Tuesday, August 5, 2014

VA Audit: Staffers were Told to Falsify Data

Local Veterans Affairs employees were told to falsify appointment dates to "game" the system, a VA audit has found, raising fresh questions about officials' denials that staffers schemed to hide delays in responding to veterans.
At the Philadelphia Veterans Affairs Medical Center, nearly a third of schedulers interviewed by auditors this spring said they had been instructed not to enter the actual appointment dates veterans had requested, but instead log different dates.
Similar manipulations were encouraged at the clinic in Horsham, auditors found. They called it an attempt to skirt the system.
The disclosures outraged members of Congress, leading some to call for firings or criminal charges.
"I'm hopping mad," said Rep. Patrick Meehan (R., Pa.). "Because I sat directly across from the director at both Horsham and at the Philadelphia hospital and specifically asked about this issue, and they lied to my face."
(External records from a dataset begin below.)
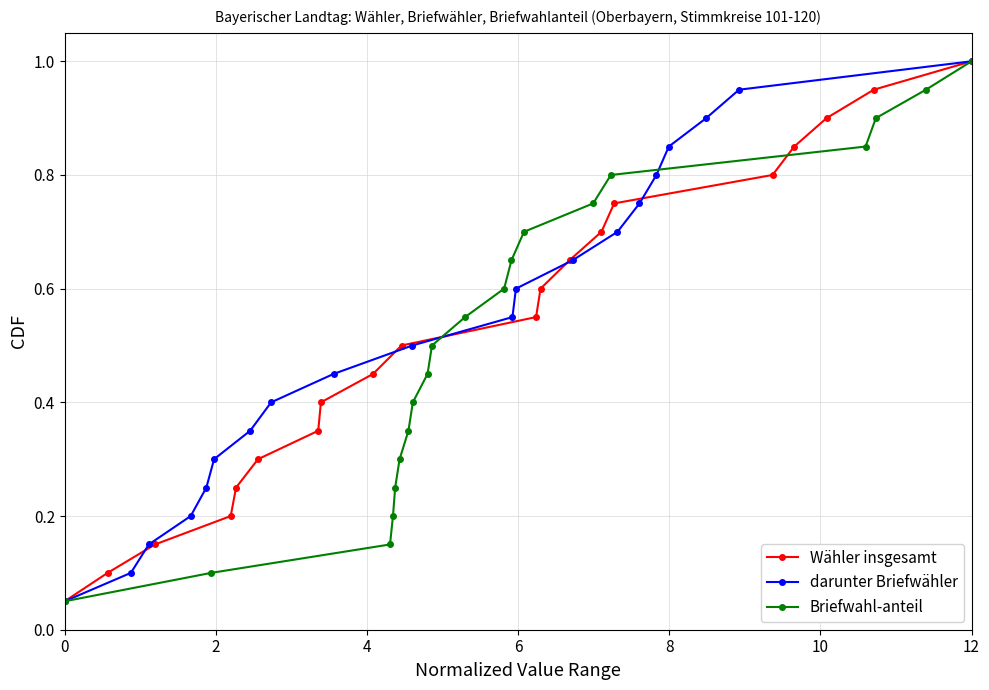

Which category has the highest value in the Wähler insgesamt series?

12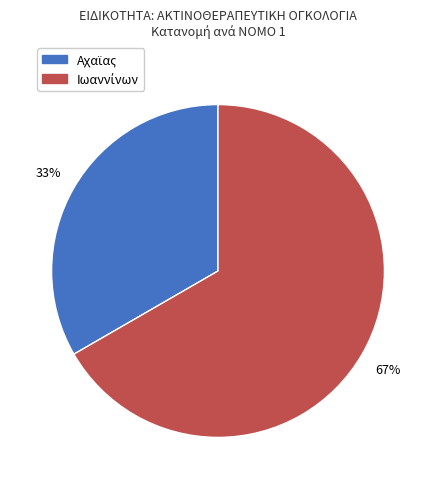

How many segments does this pie chart have?

2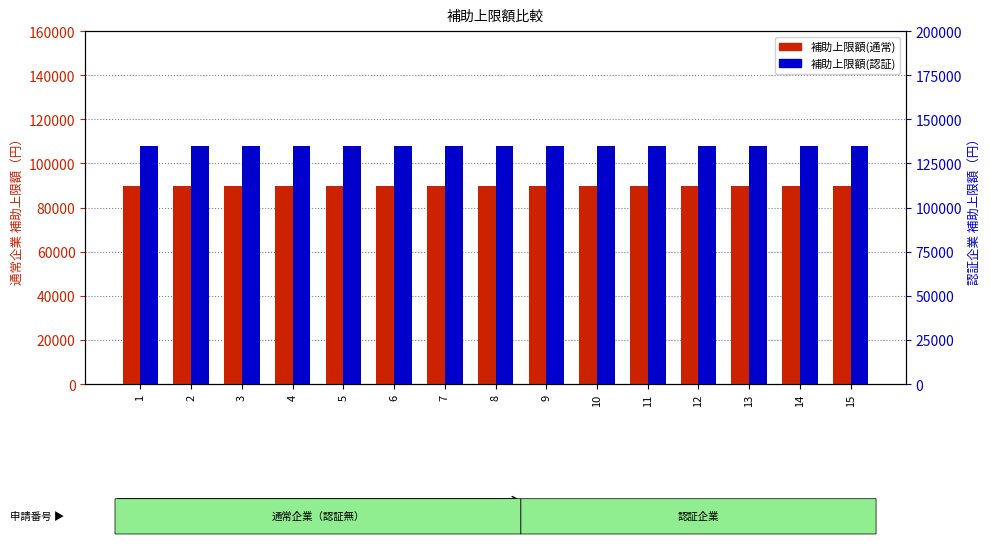

At how many categories does at least one series exceed 102099?

15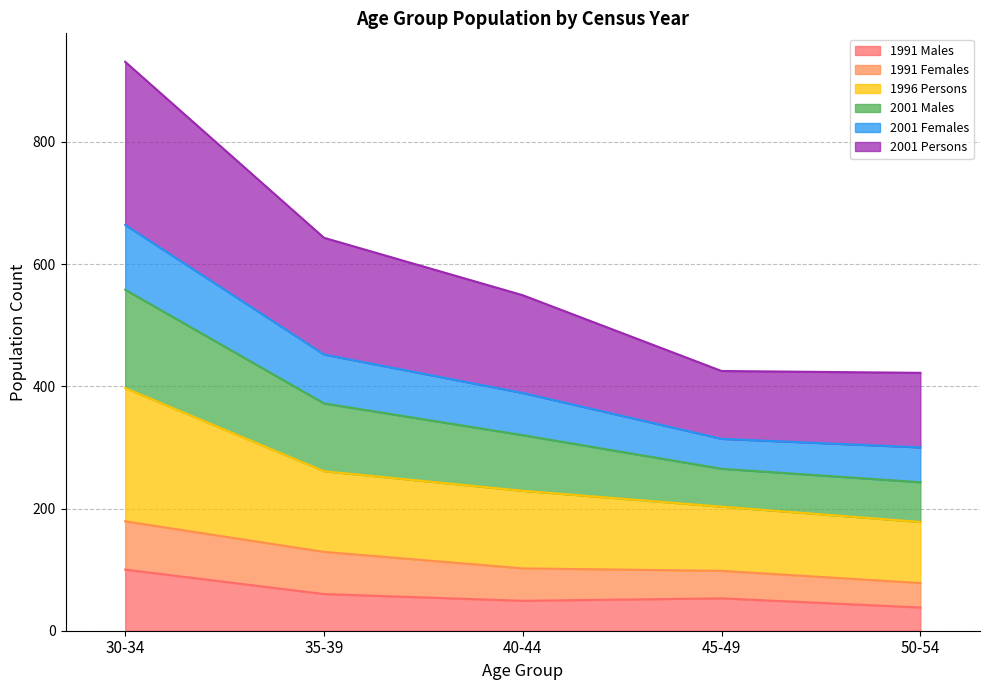

True or false: 1991 Males and 1996 Persons cross at least once.

False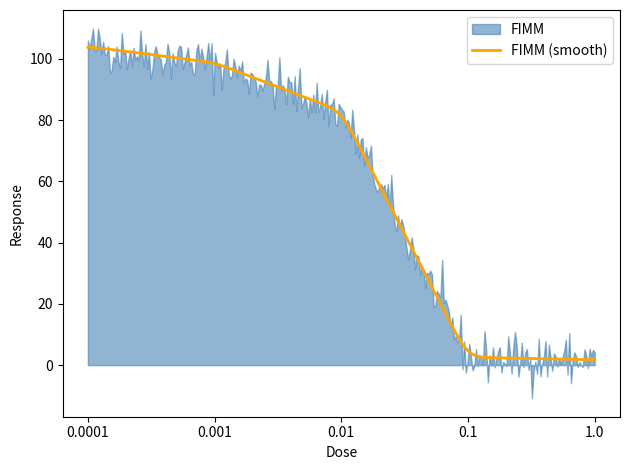

What is the maximum value for FIMM (smooth)?

103.8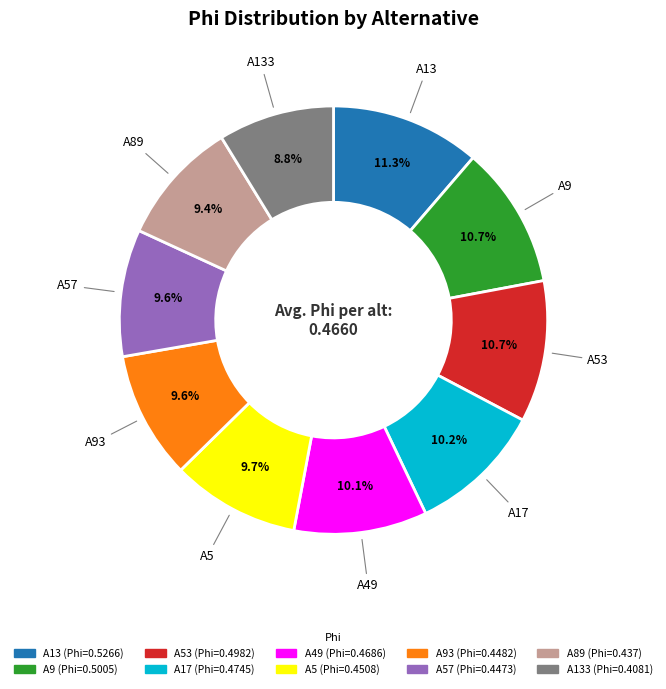

Is there a majority slice in this chart?

No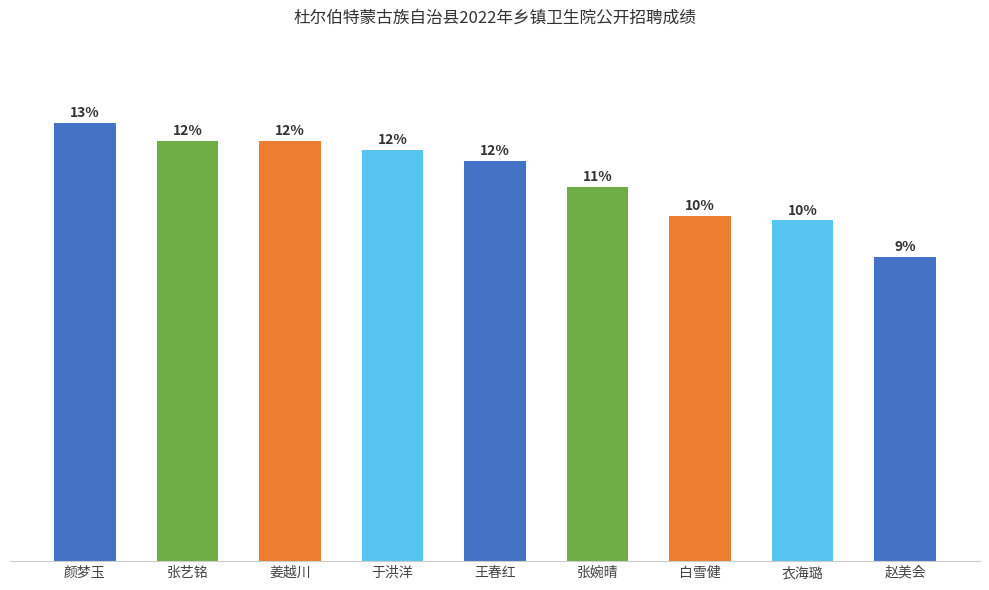

Does the chart contain any negative values?

No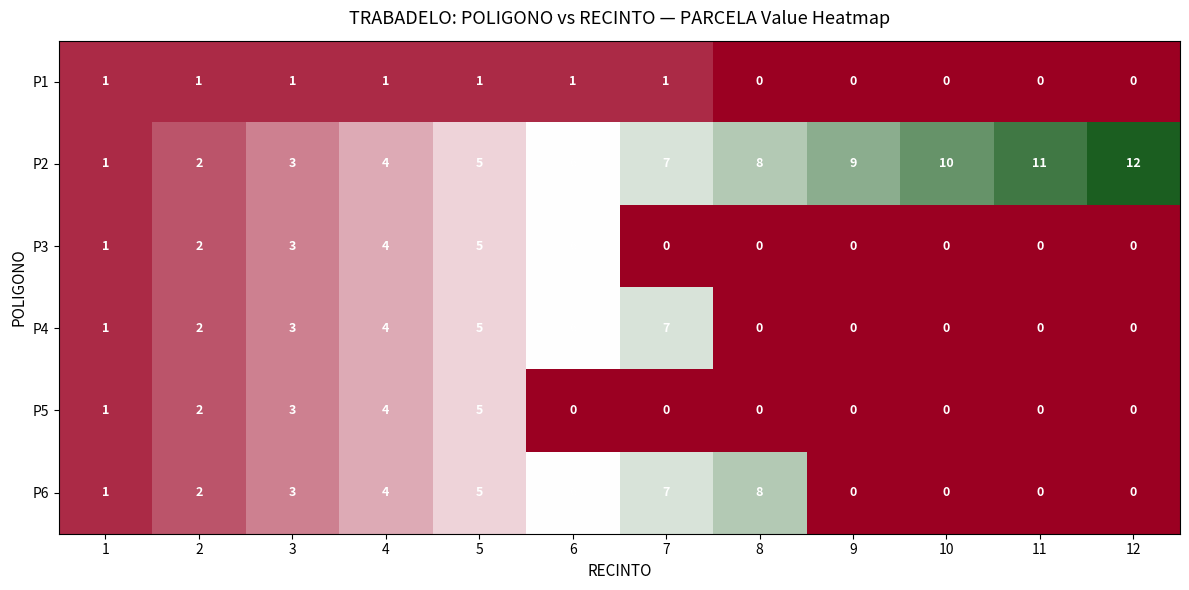

What is the difference between the second highest and second lowest values in the P6 series?

7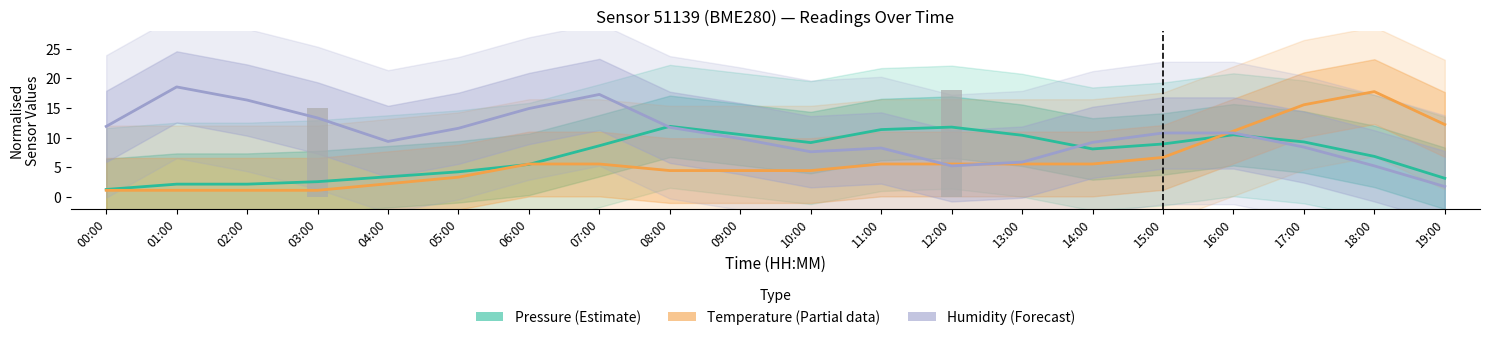

What is the average value of the Pressure (Estimate) series?

7.1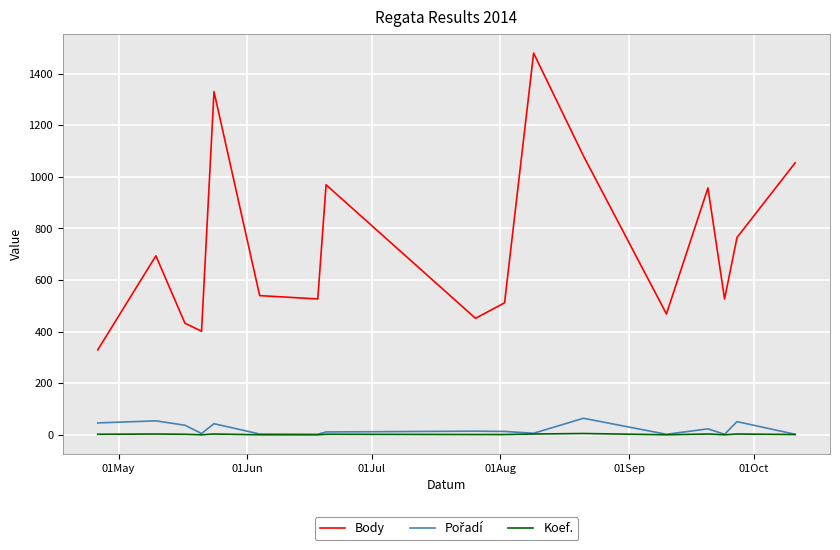

What is the greatest value displayed?

1479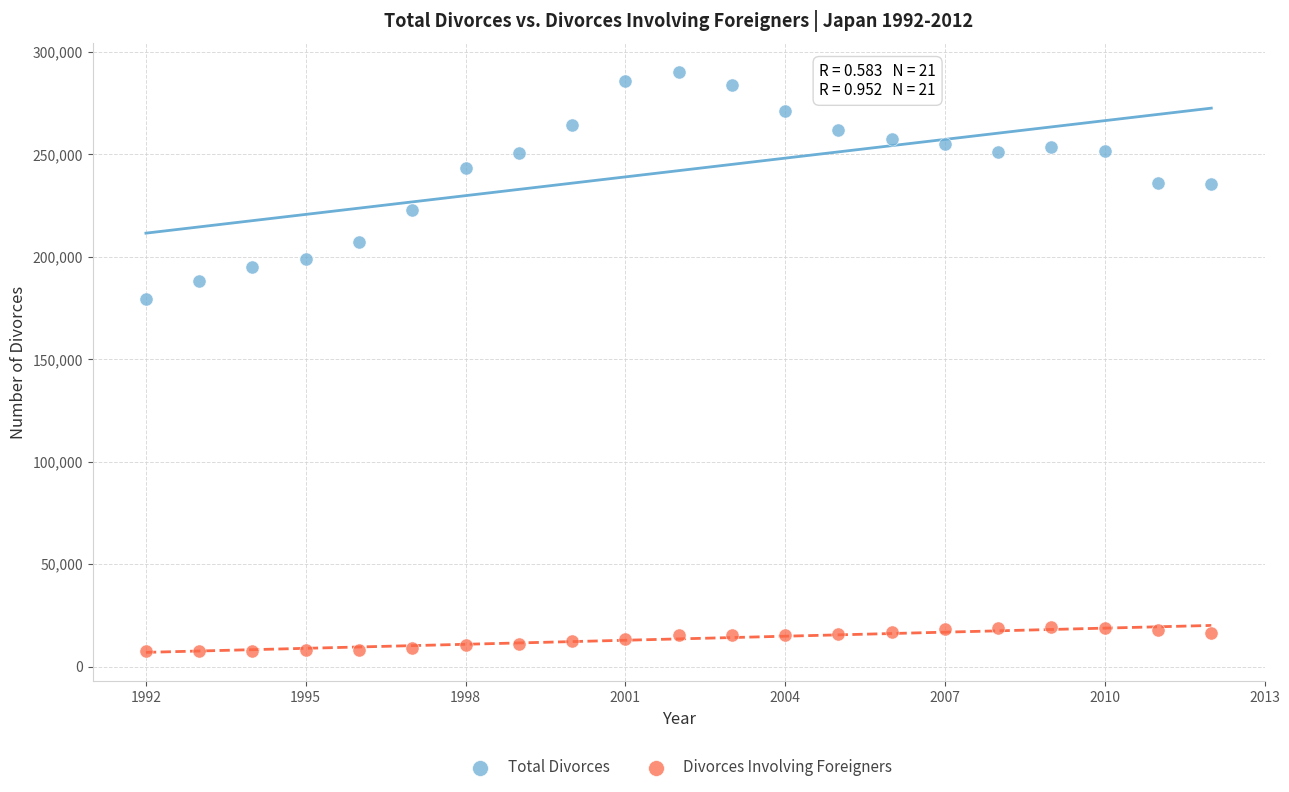

Across all series, what Y value is closest to 148716?

179191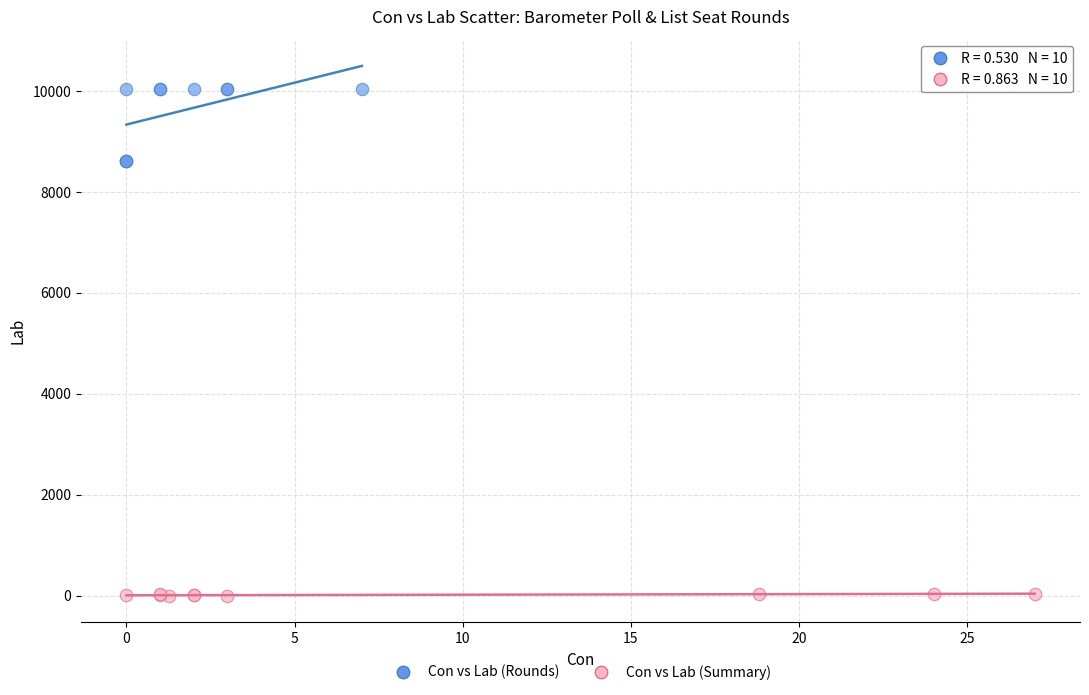

Which series has the largest Y range (max minus min)?

Con vs Lab (Rounds)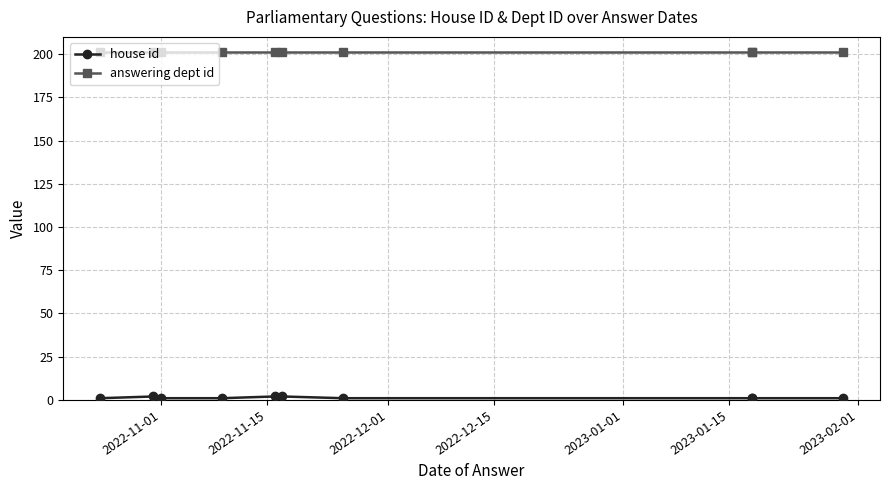

What are all the series names shown in the legend?

house id, answering dept id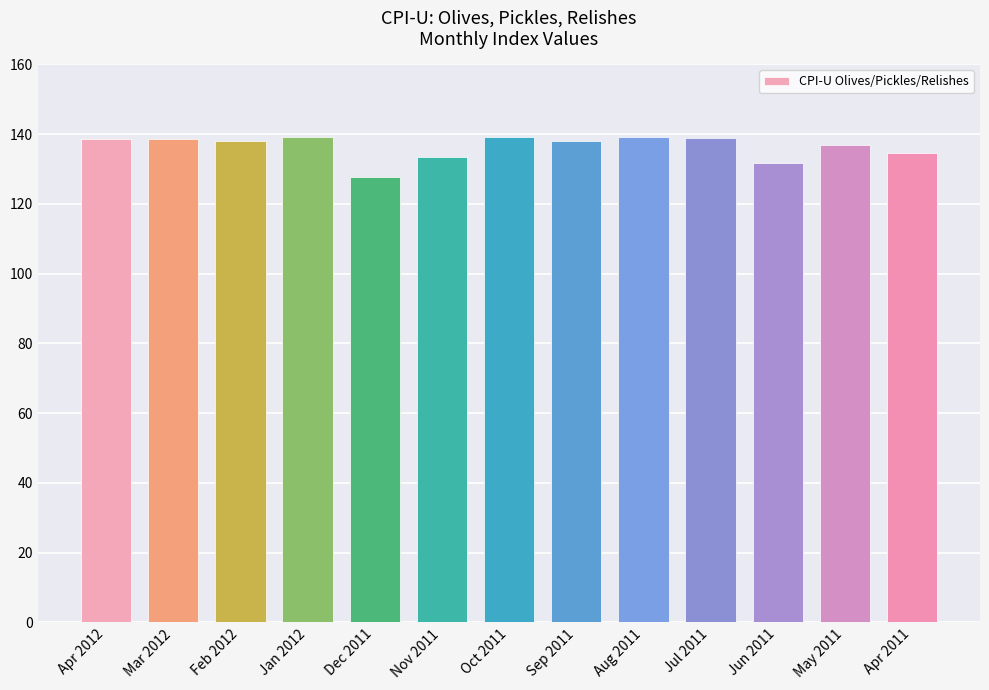

Is it true that the value at May 2011 is 245.2?

False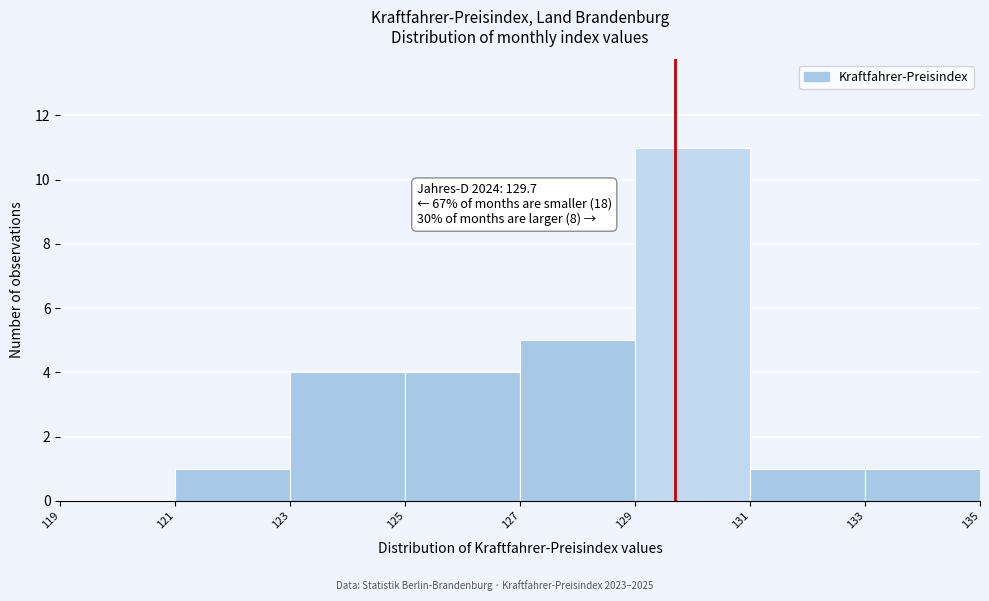

Over which range of the x-axis is the bar tallest?

129 to 131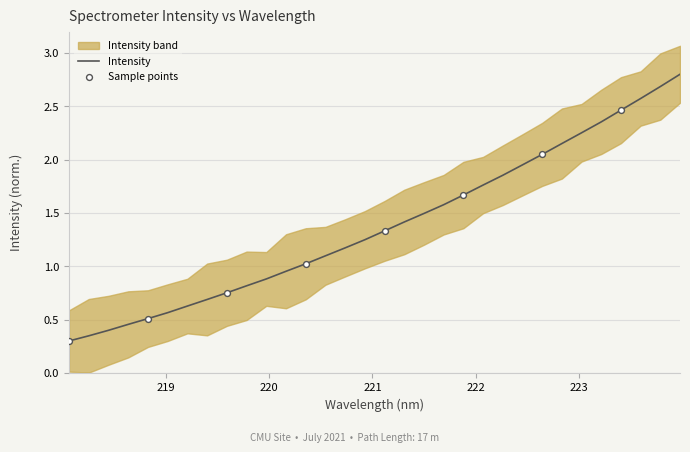

Approximately how many times larger is the value at 220.1623 compared to 221.4993?

0.6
The auditors' findings, released to legislators, answer the long-standing question of why 112 VA facilities nationwide, including the University City hospital and the Horsham clinic, were flagged last month for added scrutiny.
Jennifer Askey, a Philadelphia VA spokeswoman, said Wednesday the facility continues to "act with integrity and reaffirm our values." She declined to elaborate until the review is completed.
Previous statement
Askey has previously said auditors' concerns might have stemmed from incorrect bookkeeping at the clinic, which serves about 10,000 veterans, and the hospital, the regional hub for more than 57,000 veterans from Southeastern Pennsylvania and South Jersey.
The findings appear to compound the problems facing the city's VA system, now assailed on both the health and benefits sides. The VA benefits facility in Germantown is under review after investigators found staff there had changed dates on old claims from veterans or their family members, making them appear new.
The VA ordered an audit of its health system in April after reports surfaced that schedulers - unable to meet tight deadlines for appointments - were keeping secret wait lists or entering desired dates other than the ones requested by veterans, a practice that makes the delay appear shorter.
The review found rampant manipulation by employees, but site-specific details only emerged this week.